The delicate sweetness of Big turned saccharine in Forrest Gump, another Zemeckis project, in which the filmmaker’s use of Forrest’s distressingly blank slate to illustrate key moments in modern American history felt wrongheaded. (Continuing the urination motif, Forrest’s blurted response upon meeting John F. Kennedy is, “I need to pee!”) Hanks embraced Forrest’s flood pants, buttoned-up shirt and goony-bird face, but his conviction was misapplied.
Philadelphia again seized on the “non-threatening boy” aspect of Hanks’s persona, this time to help straight people feel comfy with homosexuality.

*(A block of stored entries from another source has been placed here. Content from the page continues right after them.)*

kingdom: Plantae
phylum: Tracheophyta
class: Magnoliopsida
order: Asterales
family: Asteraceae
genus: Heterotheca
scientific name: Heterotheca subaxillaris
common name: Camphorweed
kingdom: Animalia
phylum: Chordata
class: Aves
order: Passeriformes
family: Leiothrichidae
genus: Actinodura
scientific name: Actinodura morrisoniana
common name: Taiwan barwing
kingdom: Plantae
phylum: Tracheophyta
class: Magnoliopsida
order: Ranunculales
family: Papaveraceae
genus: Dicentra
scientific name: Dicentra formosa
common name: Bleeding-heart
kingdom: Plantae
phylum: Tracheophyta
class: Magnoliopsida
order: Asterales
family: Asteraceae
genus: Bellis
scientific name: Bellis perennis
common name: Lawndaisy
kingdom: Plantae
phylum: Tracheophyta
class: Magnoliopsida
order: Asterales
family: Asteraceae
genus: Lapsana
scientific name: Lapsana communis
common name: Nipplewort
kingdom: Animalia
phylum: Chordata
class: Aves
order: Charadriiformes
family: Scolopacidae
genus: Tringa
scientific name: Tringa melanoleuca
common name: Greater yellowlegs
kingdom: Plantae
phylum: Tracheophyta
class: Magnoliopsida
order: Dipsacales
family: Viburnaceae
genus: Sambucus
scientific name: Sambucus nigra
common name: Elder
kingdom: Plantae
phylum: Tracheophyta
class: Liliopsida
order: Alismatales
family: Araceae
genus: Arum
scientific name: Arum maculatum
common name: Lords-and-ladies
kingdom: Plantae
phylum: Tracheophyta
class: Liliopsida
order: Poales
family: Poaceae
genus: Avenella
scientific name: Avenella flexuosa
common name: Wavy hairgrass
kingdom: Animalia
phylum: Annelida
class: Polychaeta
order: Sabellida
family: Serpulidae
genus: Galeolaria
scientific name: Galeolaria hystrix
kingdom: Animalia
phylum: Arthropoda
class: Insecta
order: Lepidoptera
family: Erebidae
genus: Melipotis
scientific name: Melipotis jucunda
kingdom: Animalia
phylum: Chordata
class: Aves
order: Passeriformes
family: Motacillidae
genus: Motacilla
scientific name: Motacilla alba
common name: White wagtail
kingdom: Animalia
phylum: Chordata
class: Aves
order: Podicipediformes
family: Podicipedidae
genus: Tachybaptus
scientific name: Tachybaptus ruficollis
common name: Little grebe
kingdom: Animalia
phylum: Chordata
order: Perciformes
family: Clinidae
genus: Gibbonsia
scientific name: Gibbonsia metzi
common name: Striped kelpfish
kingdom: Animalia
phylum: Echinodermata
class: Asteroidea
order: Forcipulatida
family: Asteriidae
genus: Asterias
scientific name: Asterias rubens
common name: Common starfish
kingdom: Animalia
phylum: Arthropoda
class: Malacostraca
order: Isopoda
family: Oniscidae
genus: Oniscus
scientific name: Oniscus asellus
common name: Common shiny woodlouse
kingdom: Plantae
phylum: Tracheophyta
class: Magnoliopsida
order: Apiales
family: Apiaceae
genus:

Hanks was brave for helping introduce the topic of AIDS into mainstream movies; he wasn’t so brave for playing Andrew Beckett as sexless, even with the red-hot Antonio Banderas standing nearby. Andrew was so mild, so cuddly, so neutered, that one couldn’t help wondering how it was possible that he contracted a sexually transmitted disease in the first place.
Hanks has an unusual ability to reassure and comfort audiences, even when he’s in controversial territory. That’s why he’s the perfect star for The Da Vinci Code. That’s also why his real greatness often gets diffused into fuzzy, feel-good projects and well-intentioned failures. This weekend, he’ll be taking fans on a search for Dan Brown’s hopelessly middlebrow version of the Holy Grail. If only he were willing to take them someplace more risky.